La seconde partie de l’ouvrage contient l’édition de textes conservés sur papyrus, ostraca ou parchemin. 1-2. Deux papyrus bilingues grecs-latins du 4e s. L’un porte la réponse officielle à une pétition (prov. inc., 370), l’autre un fragment d’une minute d’un procès (Héracléopolis, 394). – 3. Table de multiplication (Héracléopolite?, 5 e -6 e s.). – 4. Edition commentée du feuillet 36 r + v du glossaire latin-grec antique perdu transcrit en 1495 par Conrad Celtis. Il s’agit d’une partie consacrée aux bijoux en or. L’analyse de la manière dont les mots latins et grecs ont été assemblés permet à l’auteur de donner une vue du monde de l’ancienne bijouterie et de faire une série de découvertes linguistiques. – 5. Affranchissement testamentaire.
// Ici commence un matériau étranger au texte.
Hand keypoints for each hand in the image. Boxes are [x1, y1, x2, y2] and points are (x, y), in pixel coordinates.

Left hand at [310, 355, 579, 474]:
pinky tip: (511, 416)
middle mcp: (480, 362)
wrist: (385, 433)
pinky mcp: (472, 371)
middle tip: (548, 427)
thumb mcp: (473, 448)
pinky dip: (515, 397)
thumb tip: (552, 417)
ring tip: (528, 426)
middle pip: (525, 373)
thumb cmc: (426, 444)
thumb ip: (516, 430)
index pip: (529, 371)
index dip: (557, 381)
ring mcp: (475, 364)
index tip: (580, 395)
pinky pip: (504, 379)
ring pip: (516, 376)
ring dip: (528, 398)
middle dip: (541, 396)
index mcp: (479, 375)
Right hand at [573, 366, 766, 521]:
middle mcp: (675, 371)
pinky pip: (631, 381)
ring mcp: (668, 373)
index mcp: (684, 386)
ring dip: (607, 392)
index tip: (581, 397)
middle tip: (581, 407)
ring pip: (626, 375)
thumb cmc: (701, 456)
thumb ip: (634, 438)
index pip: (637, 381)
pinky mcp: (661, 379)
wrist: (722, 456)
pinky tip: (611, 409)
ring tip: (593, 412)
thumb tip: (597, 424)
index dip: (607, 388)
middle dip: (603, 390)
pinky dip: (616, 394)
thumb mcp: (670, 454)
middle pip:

Dans un testament, des esclaves sont affranchis parce qu’ils ont fait preuve de “bienveillance et d’affection” (Tholthis, 1 er – 2 e s). – 6. Demande faite au scribe royal pour acheter un produit (du sel?) pris sur un domaine impérial. La demande est transmise à un ergoskopos, titre inconnu jusqu’ici (Arsinoïte, après le 31 octobre 159). – 7. Reçu démotique sur ostracon pour la taxe syntaxis de Thèbes (3 avril 135 av. J.-C.). L’éditeur établit une liste des reçus de la taxe en question. – 8. Contrat de location pour dix ans d’une maisonnette et d’un verger avec diverses plantations dont des palmiers dattiers (Hermoupolis, 18 septembre 515). – 9. Edition d’un ostracon qui contient les comptes d’un domaine près de Thèbes (2 e s.) et retour sur la signification de pais/paides, enfants ou esclaves. – 10. Nouvelle édition du P.Giss.Univ. 11. Reçu du syntaximon, un impôt de capitation (Berenikis Themphorou, 81/82). – 11-12. Deux “lettres de protection” coptes (6 e /7 e s. ou plus tard). Dans l’une, le moine Jérémias est assuré que s’il revient au couvent dont il est parti, il ne subira aucun mal. Dans l’autre, Victor reçoit l’assurance que s’il reprend le travail il ne sera pas battu. – 13-15. Codex de papyrus de provenance inconnue daté du 6 e s. et contenant trois prescriptions médicales: un antidote, un cataplasme à base de miel, un antidote polyvalent. – L’édition des textes est accompagnée d’un index des mots qui apparaissent dans le glossaire de Celtis, dans les prescriptions médicales et dans les documents papyrologiques. D’excellentes photos en couleur permettent de vérifier les lectures des éditeurs.
Articles et éditions de textes rendent ces Mélanges en l’honneur de Reinholt Scholl des plus intéressants.